Milk contains lactose, a disaccharide formed by the union of a molecule of glucose and another of galactose. In the present case, galactosemia consists of an adverse reaction to galactose, a monosaccharide  which, if not metabolized, produces alert symptoms in the newborn.

People with galactosemia are deficient in three enzymes involved in the metabolism of galactose: uridyl transferase, galactokinase, or epimerase . This deficiency leads to the accumulation of galactose in the blood.

This genetic condition makes the child’s body unable to metabolize galactose due to a pathology that is inherited from both parents, who may or may not have some indication of this problem.

Testing and attending to symptoms will change your life

To know if our baby suffers from galactosemia or not, we must be attentive before and after the birth of our child because, if it is detected in time, you will have nothing to regret.

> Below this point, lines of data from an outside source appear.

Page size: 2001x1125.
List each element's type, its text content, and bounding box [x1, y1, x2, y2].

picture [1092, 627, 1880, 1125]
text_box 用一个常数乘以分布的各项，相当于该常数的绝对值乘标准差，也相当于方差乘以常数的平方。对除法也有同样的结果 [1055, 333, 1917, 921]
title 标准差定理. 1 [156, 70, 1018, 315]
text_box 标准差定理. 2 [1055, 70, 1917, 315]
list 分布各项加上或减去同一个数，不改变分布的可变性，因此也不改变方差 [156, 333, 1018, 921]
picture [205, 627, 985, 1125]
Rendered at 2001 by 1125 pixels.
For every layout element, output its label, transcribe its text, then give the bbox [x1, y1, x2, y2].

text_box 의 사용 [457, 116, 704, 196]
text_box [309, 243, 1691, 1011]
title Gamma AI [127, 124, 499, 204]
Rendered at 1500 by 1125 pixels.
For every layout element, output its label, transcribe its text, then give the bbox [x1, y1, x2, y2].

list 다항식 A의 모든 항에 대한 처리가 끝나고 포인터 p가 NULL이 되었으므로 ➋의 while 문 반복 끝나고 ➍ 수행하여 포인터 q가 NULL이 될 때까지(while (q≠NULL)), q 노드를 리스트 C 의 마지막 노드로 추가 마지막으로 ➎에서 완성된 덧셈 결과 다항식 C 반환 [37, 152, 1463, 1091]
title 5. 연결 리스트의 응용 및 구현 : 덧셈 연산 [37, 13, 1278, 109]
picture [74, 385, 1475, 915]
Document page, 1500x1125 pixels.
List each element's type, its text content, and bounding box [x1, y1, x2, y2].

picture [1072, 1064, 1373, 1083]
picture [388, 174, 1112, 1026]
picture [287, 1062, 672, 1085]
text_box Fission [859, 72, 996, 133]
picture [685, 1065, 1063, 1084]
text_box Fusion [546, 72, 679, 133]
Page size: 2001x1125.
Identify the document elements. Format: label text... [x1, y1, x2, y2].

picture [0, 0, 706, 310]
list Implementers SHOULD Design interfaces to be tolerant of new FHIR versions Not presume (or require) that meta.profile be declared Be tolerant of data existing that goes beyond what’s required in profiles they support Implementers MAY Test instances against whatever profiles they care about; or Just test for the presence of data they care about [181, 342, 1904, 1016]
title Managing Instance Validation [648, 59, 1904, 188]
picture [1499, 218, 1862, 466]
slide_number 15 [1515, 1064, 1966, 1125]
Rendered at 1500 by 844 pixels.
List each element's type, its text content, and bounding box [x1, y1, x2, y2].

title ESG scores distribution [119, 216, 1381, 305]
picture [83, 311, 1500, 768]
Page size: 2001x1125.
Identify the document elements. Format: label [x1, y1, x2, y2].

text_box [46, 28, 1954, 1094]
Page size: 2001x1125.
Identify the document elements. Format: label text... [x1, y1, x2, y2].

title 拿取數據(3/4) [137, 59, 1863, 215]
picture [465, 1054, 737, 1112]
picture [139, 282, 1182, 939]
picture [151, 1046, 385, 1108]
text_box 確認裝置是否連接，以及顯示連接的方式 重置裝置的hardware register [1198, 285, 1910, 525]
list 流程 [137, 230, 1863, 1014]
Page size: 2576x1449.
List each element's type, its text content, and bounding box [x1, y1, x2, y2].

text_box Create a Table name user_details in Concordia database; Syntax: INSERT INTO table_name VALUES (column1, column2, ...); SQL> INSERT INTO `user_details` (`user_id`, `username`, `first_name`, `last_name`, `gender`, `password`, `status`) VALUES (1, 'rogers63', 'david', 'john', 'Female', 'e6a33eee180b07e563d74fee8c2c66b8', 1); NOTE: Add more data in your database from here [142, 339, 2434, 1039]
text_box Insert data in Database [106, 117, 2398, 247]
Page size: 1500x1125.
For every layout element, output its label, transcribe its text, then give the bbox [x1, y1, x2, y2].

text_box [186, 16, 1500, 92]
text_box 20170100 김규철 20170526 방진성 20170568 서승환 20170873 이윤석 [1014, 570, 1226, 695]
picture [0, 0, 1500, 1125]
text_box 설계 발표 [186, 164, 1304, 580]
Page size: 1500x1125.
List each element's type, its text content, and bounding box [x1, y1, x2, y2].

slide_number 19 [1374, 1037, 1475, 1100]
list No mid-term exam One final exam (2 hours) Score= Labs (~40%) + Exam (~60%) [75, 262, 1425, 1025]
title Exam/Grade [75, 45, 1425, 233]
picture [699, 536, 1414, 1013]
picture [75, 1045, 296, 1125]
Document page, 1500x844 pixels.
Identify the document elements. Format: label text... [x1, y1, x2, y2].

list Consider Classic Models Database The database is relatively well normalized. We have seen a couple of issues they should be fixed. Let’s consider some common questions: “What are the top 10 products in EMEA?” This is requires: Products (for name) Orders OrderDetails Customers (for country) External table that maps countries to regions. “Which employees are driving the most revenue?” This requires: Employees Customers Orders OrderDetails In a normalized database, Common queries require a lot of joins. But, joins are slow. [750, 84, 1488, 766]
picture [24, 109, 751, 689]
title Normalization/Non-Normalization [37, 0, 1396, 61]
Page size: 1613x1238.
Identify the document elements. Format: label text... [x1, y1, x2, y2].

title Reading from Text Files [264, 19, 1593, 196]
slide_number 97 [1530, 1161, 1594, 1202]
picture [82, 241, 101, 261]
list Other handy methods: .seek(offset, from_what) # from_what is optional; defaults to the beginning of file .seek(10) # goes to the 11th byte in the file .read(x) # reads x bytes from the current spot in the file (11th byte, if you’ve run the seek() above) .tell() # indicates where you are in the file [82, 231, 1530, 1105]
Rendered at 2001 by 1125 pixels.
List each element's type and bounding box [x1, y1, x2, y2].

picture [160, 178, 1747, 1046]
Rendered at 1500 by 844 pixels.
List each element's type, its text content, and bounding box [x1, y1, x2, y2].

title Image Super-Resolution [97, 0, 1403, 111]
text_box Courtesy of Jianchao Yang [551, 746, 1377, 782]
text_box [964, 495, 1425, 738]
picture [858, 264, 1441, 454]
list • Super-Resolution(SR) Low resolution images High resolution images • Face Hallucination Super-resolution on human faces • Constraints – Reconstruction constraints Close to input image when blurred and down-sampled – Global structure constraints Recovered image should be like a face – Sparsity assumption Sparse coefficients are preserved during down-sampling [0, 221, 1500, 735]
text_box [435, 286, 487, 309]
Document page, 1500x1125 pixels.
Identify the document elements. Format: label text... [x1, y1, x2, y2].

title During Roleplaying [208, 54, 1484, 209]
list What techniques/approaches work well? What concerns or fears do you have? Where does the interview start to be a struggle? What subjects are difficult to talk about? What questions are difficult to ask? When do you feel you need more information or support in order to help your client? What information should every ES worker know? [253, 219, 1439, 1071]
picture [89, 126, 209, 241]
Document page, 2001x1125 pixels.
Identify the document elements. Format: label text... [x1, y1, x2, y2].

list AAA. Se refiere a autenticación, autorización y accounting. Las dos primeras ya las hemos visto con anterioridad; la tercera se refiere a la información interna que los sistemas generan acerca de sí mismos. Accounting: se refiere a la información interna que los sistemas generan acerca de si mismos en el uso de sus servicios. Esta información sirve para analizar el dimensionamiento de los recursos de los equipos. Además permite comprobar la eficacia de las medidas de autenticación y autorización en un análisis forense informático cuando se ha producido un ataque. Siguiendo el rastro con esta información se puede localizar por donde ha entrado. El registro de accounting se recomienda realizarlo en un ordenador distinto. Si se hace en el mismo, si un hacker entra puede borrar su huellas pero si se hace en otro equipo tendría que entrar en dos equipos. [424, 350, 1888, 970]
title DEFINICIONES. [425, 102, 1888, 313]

• Prenatal tests may be done to check for galactosemia
• At 72 hours of birth, through the “heel prick test”
• Later it is diagnosed by chromatography of sugars in urine after administration of galactose in the diet.
• Warning symptoms are that the baby has convulsions, is irritable, remains lethargic (difficulty waking up), vomits constantly, does not gain weight, refuses to take formula containing milk, and has yellowish skin
• If bleeding occurs and difficulty in stopping the bleeding, in case of injuries, there may be liver failure leading to galactosemia. Severe infections occur  
• Cataracts are common, even in the first weeks of life
• If galactosemia remains undiagnosed, if not fatal, it causes learning problems and language delay

• In adulthood, galactosemia causes hypogonadism (poor genital development), ovarian failure, short stature, tremors, and other neurological disorders.  

Types of galactosemia

In the Genetics and Biochemistry Bulletin of the Institute of Inborn Errors of Metabolism IEIM of the Faculty of Sciences of the Pontificia Universidad Javeriana, dedicated to Galactosemias, Dr. Alberto Hernández Sáenz, pediatrician and pioneer in the diagnosis of this disease in Colombia, explains that “in untreated children, it can be severe, sometimes fatal; its diagnosis is relatively simple and its treatment is very simple and effective ”.

Galactosemia was described for the first time in Colombia by Hernández Sáenz in 1983 : “In a three-month-old patient, in whom it was possible to stop most of the sequelae of the disease. Early detection gives excellent results ”.

As we saw previously, the deficiency of any of the three enzymes involved in the metabolism of galactose leads to the appearance of the disease that can be: Galactosemia due to uridyl transferase or epimerase deficiency that generally leads to starvation, failure in development , vomiting, liver damage and mental retardation.

Meanwhile, galactosemia due to galactokinase deficiency is attenuated and manifests itself mainly in the form of cataracts.

According to Hernández, if galactosemia is suspected, a urine reducing sugar test should be ordered. “In the laboratory, thin-layer chromatography is then performed to identify galactose in urine and, if this is positive, enzymatic analyzes are carried out to define what galactosemia it is.”

The specialist assures that early treatment produces very good results with respect to the intellectual development and personality of the infant.